Scenario: Building a Company Knowledge Base Search

  1. Add Operation: Connect your HR document processor to this component. Set the Operation to Add, choose a Collection Name like HR_Policies, and input your employee handbook PDFs into the Ingest Data field. The component will organize and store these documents.
  2. Search Operation: Later, connect a customer support chat interface to this component. Switch the Operation to Search, type or pass a question like “What is the parental leave policy?” into the Search Query field, and set Number of Results to 3. The component will return the most relevant policy excerpts.
  3. Retriever Operation: Connect this component directly to an AI language model. Use the Retriever operation to let the AI automatically fetch supporting documents when generating answers, ensuring responses are accurate and based on your stored knowledge.

Important Notes

🔒 Secure Password Handling 🔴 Passwords entered in the Connection Password field are stored securely by the component. Avoid exposing this field in shared or public environments.

⚠️ Default Result Count 🟢 The default number of search results is 4. Increase this value if you need more results, but be aware that larger values may increase response time.

📋 Milvus Server Needed 🟡 You must have a Milvus instance running and reachable at the URI you provide. The default URI is http://localhost:19530.

📋 langchain-milvus Dependency 🟡 The component uses the external package langchain-milvus. Install it with pip install langchain-milvus before using this component.

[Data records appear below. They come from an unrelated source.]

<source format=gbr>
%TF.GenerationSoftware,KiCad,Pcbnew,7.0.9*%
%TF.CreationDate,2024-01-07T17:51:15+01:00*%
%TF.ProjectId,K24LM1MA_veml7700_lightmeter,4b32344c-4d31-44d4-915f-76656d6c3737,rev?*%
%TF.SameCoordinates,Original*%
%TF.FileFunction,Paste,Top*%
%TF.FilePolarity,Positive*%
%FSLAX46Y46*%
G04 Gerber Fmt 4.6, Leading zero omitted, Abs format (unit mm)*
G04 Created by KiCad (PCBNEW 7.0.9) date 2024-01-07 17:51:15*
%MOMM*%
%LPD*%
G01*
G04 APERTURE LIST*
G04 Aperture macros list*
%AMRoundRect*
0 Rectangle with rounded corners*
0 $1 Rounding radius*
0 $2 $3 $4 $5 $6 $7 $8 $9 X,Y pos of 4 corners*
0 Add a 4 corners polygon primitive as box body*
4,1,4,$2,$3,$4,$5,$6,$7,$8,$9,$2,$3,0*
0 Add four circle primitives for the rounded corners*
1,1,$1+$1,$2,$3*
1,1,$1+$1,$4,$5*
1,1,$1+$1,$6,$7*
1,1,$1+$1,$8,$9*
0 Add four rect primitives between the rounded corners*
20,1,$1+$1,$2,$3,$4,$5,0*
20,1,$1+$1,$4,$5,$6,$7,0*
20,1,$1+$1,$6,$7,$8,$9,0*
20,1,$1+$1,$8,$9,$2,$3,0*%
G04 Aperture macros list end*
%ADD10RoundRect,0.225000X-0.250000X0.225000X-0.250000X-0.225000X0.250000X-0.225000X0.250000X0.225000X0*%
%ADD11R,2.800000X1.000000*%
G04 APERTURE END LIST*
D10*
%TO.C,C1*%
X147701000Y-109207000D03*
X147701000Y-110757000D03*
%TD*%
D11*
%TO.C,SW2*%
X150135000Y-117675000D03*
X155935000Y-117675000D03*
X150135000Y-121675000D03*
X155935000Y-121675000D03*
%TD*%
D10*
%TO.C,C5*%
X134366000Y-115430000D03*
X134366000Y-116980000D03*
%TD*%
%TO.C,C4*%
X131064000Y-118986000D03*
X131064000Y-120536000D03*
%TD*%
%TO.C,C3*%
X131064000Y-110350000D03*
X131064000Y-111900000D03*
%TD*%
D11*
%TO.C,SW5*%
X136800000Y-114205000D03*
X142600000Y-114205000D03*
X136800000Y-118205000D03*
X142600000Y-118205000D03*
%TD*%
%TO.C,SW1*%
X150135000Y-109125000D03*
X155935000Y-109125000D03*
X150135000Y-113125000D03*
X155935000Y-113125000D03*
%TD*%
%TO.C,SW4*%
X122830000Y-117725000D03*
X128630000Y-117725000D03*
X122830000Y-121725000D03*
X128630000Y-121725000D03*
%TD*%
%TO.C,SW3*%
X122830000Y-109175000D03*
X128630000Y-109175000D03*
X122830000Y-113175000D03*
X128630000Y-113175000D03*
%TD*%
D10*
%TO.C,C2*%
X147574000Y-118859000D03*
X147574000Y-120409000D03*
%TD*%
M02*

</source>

💡 Set Appropriate Consistency Level 🟢 Choose a consistency level that balances latency and data freshness. For most use cases, the default ‘Session’ level offers a good trade‑off.

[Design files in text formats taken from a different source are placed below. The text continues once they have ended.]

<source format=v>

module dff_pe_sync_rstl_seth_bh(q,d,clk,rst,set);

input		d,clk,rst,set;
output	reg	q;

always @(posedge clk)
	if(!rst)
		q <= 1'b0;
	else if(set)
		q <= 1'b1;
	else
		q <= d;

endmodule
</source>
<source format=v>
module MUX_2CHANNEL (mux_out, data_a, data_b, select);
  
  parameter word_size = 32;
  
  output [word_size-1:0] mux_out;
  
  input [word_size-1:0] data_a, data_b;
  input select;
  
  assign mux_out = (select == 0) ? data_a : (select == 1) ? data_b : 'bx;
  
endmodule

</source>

⚙️ Use Unique Collection Names 🟡 Give each project a distinct collection name to prevent accidental data overlap. Reusing a name may cause unintended data mix.

⚙️ Drop Old Collection Caution 🔴 Enabling Drop Old Collection will delete any existing collection with the same name. Use this option only if you are sure the old data is no longer needed.

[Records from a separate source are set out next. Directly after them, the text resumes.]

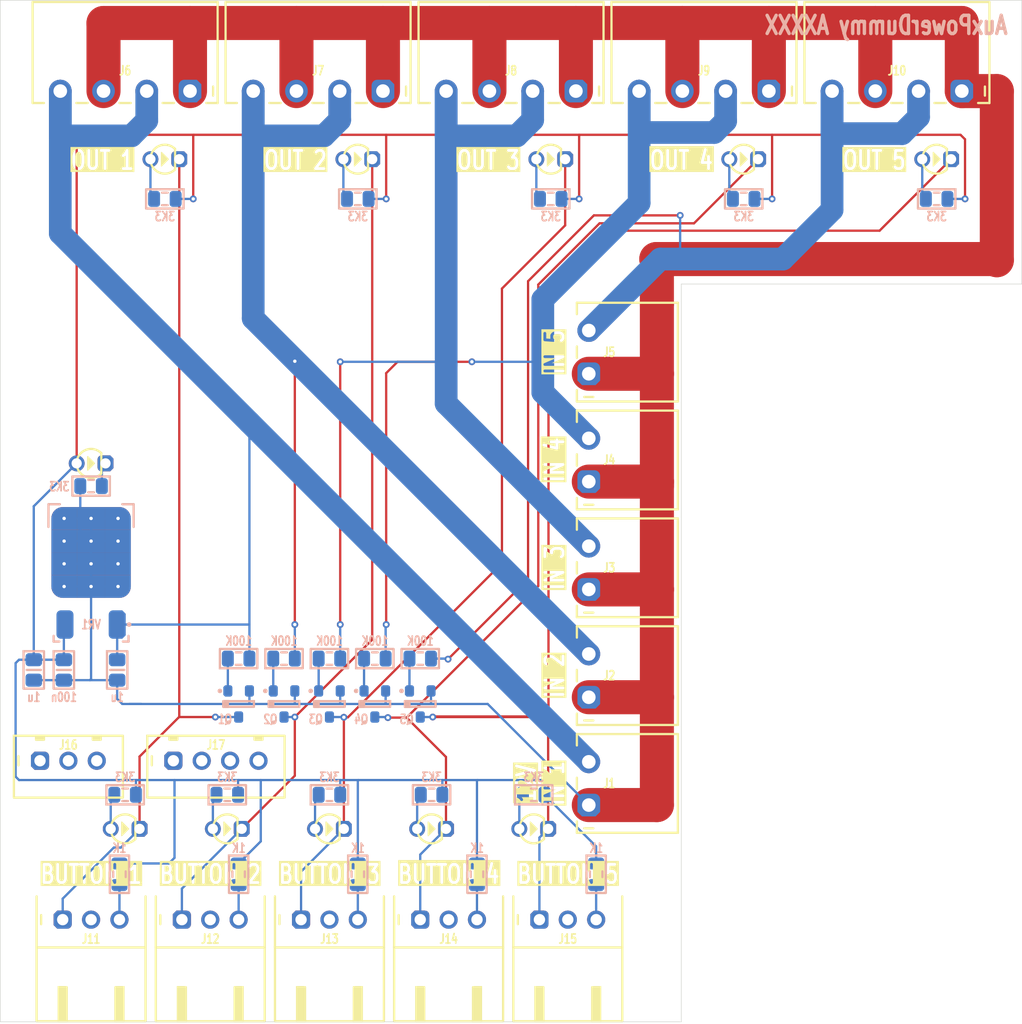
<source format=kicad_pcb>
(kicad_pcb
	(version 20240108)
	(generator "pcbnew")
	(generator_version "8.0")
	(general
		(thickness 1.6)
		(legacy_teardrops no)
	)
	(paper "A4")
	(layers
		(0 "F.Cu" signal)
		(31 "B.Cu" signal)
		(32 "B.Adhes" user "B.Adhesive")
		(33 "F.Adhes" user "F.Adhesive")
		(34 "B.Paste" user)
		(35 "F.Paste" user)
		(36 "B.SilkS" user "B.Silkscreen")
		(37 "F.SilkS" user "F.Silkscreen")
		(38 "B.Mask" user)
		(39 "F.Mask" user)
		(40 "Dwgs.User" user "User.Drawings")
		(41 "Cmts.User" user "User.Comments")
		(42 "Eco1.User" user "User.Eco1")
		(43 "Eco2.User" user "User.Eco2")
		(44 "Edge.Cuts" user)
		(45 "Margin" user)
		(46 "B.CrtYd" user "B.Courtyard")
		(47 "F.CrtYd" user "F.Courtyard")
		(48 "B.Fab" user)
		(49 "F.Fab" user)
		(50 "User.1" user)
		(51 "User.2" user)
		(52 "User.3" user)
		(53 "User.4" user)
		(54 "User.5" user)
		(55 "User.6" user)
		(56 "User.7" user)
		(57 "User.8" user)
		(58 "User.9" user)
	)
	(setup
		(stackup
			(layer "F.SilkS"
				(type "Top Silk Screen")
			)
			(layer "F.Paste"
				(type "Top Solder Paste")
			)
			(layer "F.Mask"
				(type "Top Solder Mask")
				(thickness 0.01)
			)
			(layer "F.Cu"
				(type "copper")
				(thickness 0.035)
			)
			(layer "dielectric 1"
				(type "core")
				(thickness 1.51)
				(material "FR4")
				(epsilon_r 4.5)
				(loss_tangent 0.02)
			)
			(layer "B.Cu"
				(type "copper")
				(thickness 0.035)
			)
			(layer "B.Mask"
				(type "Bottom Solder Mask")
				(thickness 0.01)
			)
			(layer "B.Paste"
				(type "Bottom Solder Paste")
			)
			(layer "B.SilkS"
				(type "Bottom Silk Screen")
			)
			(copper_finish "None")
			(dielectric_constraints no)
		)
		(pad_to_mask_clearance 0.05)
		(allow_soldermask_bridges_in_footprints no)
		(aux_axis_origin 15 15)
		(grid_origin 15 15)
		(pcbplotparams
			(layerselection 0x00010fc_ffffffff)
			(plot_on_all_layers_selection 0x0000000_00000000)
			(disableapertmacros no)
			(usegerberextensions no)
			(usegerberattributes yes)
			(usegerberadvancedattributes yes)
			(creategerberjobfile yes)
			(dashed_line_dash_ratio 12.000000)
			(dashed_line_gap_ratio 3.000000)
			(svgprecision 4)
			(plotframeref no)
			(viasonmask no)
			(mode 1)
			(useauxorigin no)
			(hpglpennumber 1)
			(hpglpenspeed 20)
			(hpglpendiameter 15.000000)
			(pdf_front_fp_property_popups yes)
			(pdf_back_fp_property_popups yes)
			(dxfpolygonmode yes)
			(dxfimperialunits yes)
			(dxfusepcbnewfont yes)
			(psnegative no)
			(psa4output no)
			(plotreference yes)
			(plotvalue yes)
			(plotfptext yes)
			(plotinvisibletext no)
			(sketchpadsonfab no)
			(subtractmaskfromsilk no)
			(outputformat 1)
			(mirror no)
			(drillshape 0)
			(scaleselection 1)
			(outputdirectory "")
		)
	)
	(net 0 "")
	(net 1 "GND")
	(net 2 "LED_BUTTON_INT_1")
	(net 3 "LED_BUTTON_INT_2")
	(net 4 "LED_BUTTON_INT_3")
	(net 5 "LED_BUTTON_INT_4")
	(net 6 "LED_BUTTON_INT_5")
	(net 7 "INPUT1")
	(net 8 "INPUT2")
	(net 9 "INPUT3")
	(net 10 "INPUT4")
	(net 11 "INPUT5")
	(net 12 "BUTTON2_LED")
	(net 13 "BUTTON1_LED")
	(net 14 "BUTTON3_LED")
	(net 15 "BUTTON4_LED")
	(net 16 "BUTTON5_LED")
	(net 17 "5V")
	(net 18 "LED_POWER")
	(net 19 "LED_OUT5")
	(net 20 "LED_OUT4")
	(net 21 "LED_OUT3")
	(net 22 "LED_OUT2")
	(net 23 "LED_OUT1")
	(net 24 "GND_SW1")
	(net 25 "GND_SW2")
	(net 26 "GND_SW3")
	(net 27 "GND_SW4")
	(net 28 "GND_SW5")
	(net 29 "BASE_SW1")
	(net 30 "BASE_SW2")
	(net 31 "BASE_SW3")
	(net 32 "BASE_SW4")
	(net 33 "BASE_SW5")
	(footprint "Medo64:DS (D3.0)" (layer "F.Cu") (at 80.5 29 180))
	(footprint "Medo64:J Phoenix MC (4w)" (layer "F.Cu") (at 43 23 180))
	(footprint "Medo64:DS (D3.0)" (layer "F.Cu") (at 44 88 180))
	(footprint "Medo64:J Phoenix MC (4w)" (layer "F.Cu") (at 94 23 180))
	(footprint "Medo64:DS (D3.0)" (layer "F.Cu") (at 62 88 180))
	(footprint "Medo64:J Phoenix MC (4w)" (layer "F.Cu") (at 60 23 180))
	(footprint "Medo64:DS (D3.0)" (layer "F.Cu") (at 63.5 29 180))
	(footprint "Medo64:J Phoenix MC (2w)" (layer "F.Cu") (at 66.85 65 90))
	(footprint "Medo64:J JST XH S (3w)" (layer "F.Cu") (at 33.5 96))
	(footprint "Medo64:J JST XH S (3w)" (layer "F.Cu") (at 54.5 96))
	(footprint "Medo64:DS (D3.0)" (layer "F.Cu") (at 26 88 180))
	(footprint "Medo64:J Phoenix MC (4w)" (layer "F.Cu") (at 77 23 180))
	(footprint "Medo64:DS (D3.0)" (layer "F.Cu") (at 35 88 180))
	(footprint "Medo64:J JST XH B [I2C] (4w)" (layer "F.Cu") (at 34 82))
	(footprint "Medo64:DS (D3.0)" (layer "F.Cu") (at 29.5 29 180))
	(footprint "Medo64:J JST XH S (3w)" (layer "F.Cu") (at 44 96))
	(footprint "Medo64:J JST XH S (3w)" (layer "F.Cu") (at 65 96))
	(footprint "Medo64:DS (D3.0)" (layer "F.Cu") (at 97.5 29 180))
	(footprint "Medo64:DS (D3.0)" (layer "F.Cu") (at 46.5 29 180))
	(footprint "Medo64:J Phoenix MC (2w)" (layer "F.Cu") (at 66.85 74.5 90))
	(footprint "Medo64:DS (D3.0)" (layer "F.Cu") (at 23 55.8 180))
	(footprint "Medo64:J JST XH S (3w)" (layer "F.Cu") (at 23 96))
	(footprint "Medo64:DS (D3.0)" (layer "F.Cu") (at 53 88 180))
	(footprint "Medo64:J Phoenix MC (2w)" (layer "F.Cu") (at 66.85 46 90))
	(footprint "Medo64:J Phoenix MC (2w)" (layer "F.Cu") (at 66.85 84 90))
	(footprint "Medo64:J Phoenix MC (2w)" (layer "F.Cu") (at 66.85 55.5 90))
	(footprint "Medo64:J JST XH B [UART] (3w)" (layer "F.Cu") (at 21 82))
	(footprint "Medo64:J Phoenix MC (4w)" (layer "F.Cu") (at 26 23 180))
	(footprint "Medo64:C (0805)" (layer "B.Cu") (at 25.3 74 90))
	(footprint "Medo64:C (0805)" (layer "B.Cu") (at 20.6 74 90))
	(footprint "Medo64:R (0805)" (layer "B.Cu") (at 57 92 90))
	(footprint "Medo64:R (0805)" (layer "B.Cu") (at 25.5 92 90))
	(footprint "Medo64:R (0805)" (layer "B.Cu") (at 40 73 180))
	(footprint "Medo64:R (0805)" (layer "B.Cu") (at 63.5 32.5))
	(footprint "Medo64:R (0805)" (layer "B.Cu") (at 46.5 92 90))
	(footprint "Medo64:R (0805)" (layer "B.Cu") (at 35 85 180))
	(footprint "Medo64:VR Linear 5V 1000mA [AS7805ADTR-G1] (TO252-2')" (layer "B.Cu") (at 23 70 180))
	(footprint "Medo64:R (0805)" (layer "B.Cu") (at 44 73 180))
	(footprint "Medo64:R (0805)" (layer "B.Cu") (at 97.5 32.5))
	(footprint "Medo64:R (0805)" (layer "B.Cu") (at 36 92 90))
	(footprint "Medo64:R (0805)" (layer "B.Cu") (at 29.5 32.5))
	(footprint "Medo64:R (0805)" (layer "B.Cu") (at 80.5 32.5))
	(footprint "Medo64:Q Transistor NPN (SOT23-3)" (layer "B.Cu") (at 40 77))
	(footprint "Medo64:R (0805)" (layer "B.Cu") (at 52 73 180))
	(footprint "Medo64:R (0805)" (layer "B.Cu") (at 46.5 32.5))
	(footprint "Medo64:R (0805)" (layer "B.Cu") (at 48 73 180))
	(footprint "Medo64:R (0805)" (layer "B.Cu") (at 36 73 180))
	(footprint "Medo64:Q Transistor NPN (SOT23-3)" (layer "B.Cu") (at 48 77))
	(footprint "Medo64:R (0805)" (layer "B.Cu") (at 53 85 180))
	(footprint "Medo64:R (0805)" (layer "B.Cu") (at 62 85 180))
	(footprint "Medo64:Q Transistor NPN (SOT23-3)" (layer "B.Cu") (at 36 77))
	(footprint "Medo64:R (0805)" (layer "B.Cu") (at 23 57.8))
	(footprint "Medo64:Q Transistor NPN (SOT23-3)" (layer "B.Cu") (at 44 77))
	(footprint "Medo64:R (0805)" (layer "B.Cu") (at 67.5 92 90))
	(footprint "Medo64:Q Transistor NPN (SOT23-3)" (layer "B.Cu") (at 52 77))
	(footprint "Medo64:R (0805)" (layer "B.Cu") (at 26 85 180))
	(footprint "Medo64:R (0805)" (layer "B.Cu") (at 44 85 180))
	(footprint "Medo64:C (0805)" (layer "B.Cu") (at 17.95 74 90))
	(gr_line
		(start 75 40)
		(end 75 105)
		(locked yes)
		(stroke
			(width 0.05)
			(type default)
		)
		(layer "Edge.Cuts")
		(uuid "3565d6e3-2ecd-4549-9fba-b51be002a538")
	)
	(gr_line
		(start 105 15)
		(end 105 40)
		(locked yes)
		(stroke
			(width 0.05)
			(type default)
		)
		(layer "Edge.Cuts")
		(uuid "6fc1b9d4-4f8e-48af-8bf5-da5be6330940")
	)
	(gr_line
		(start 15 15)
		(end 15 105)
		(locked yes)
		(stroke
			(width 0.05)
			(type de
... [43215 chars truncated]
</source>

⚙️ Advanced Index and Search Parameters 🟡 Index and search parameters are advanced settings. Incorrect values can degrade performance or accuracy; test them carefully on a small dataset first.

ℹ️ Automatic Document Ingestion 🟢 The component adds any documents you provide to the collection each time it is built. Running it multiple times may create duplicate entries unless the collection is cleared.

ℹ️ Empty Search Query Returns No Results 🟢 If the Search Query field is empty or contains only whitespace, the component will return an empty list rather than performing a search.

Tips and Best Practices

  • Always assign a unique Collection Name to separate different projects or datasets to avoid data mixing.
  • Use the Add operation first to store your documents, then switch to Search when you need to retrieve them.
  • Start with a low Number of Results value to keep workflows fast, then increase it only if you need more context.
  • Test the Drop Old Collection feature on a small copy of your data first to ensure you don’t lose important information.
  • Keep your Milvus server address (Connection URI) up to date, as network changes will affect search performance.

Security Considerations

This component handles sensitive connection details and stores valuable data. Ensure that your Milvus server is configured with proper access controls and firewalls. The credential fields use masked inputs to prevent screen exposure, but avoid sharing workflow snapshots that contain these fields. Regularly rotate your API keys and passwords, and always run the component in a trusted environment to protect your stored vectors and retrieval logs.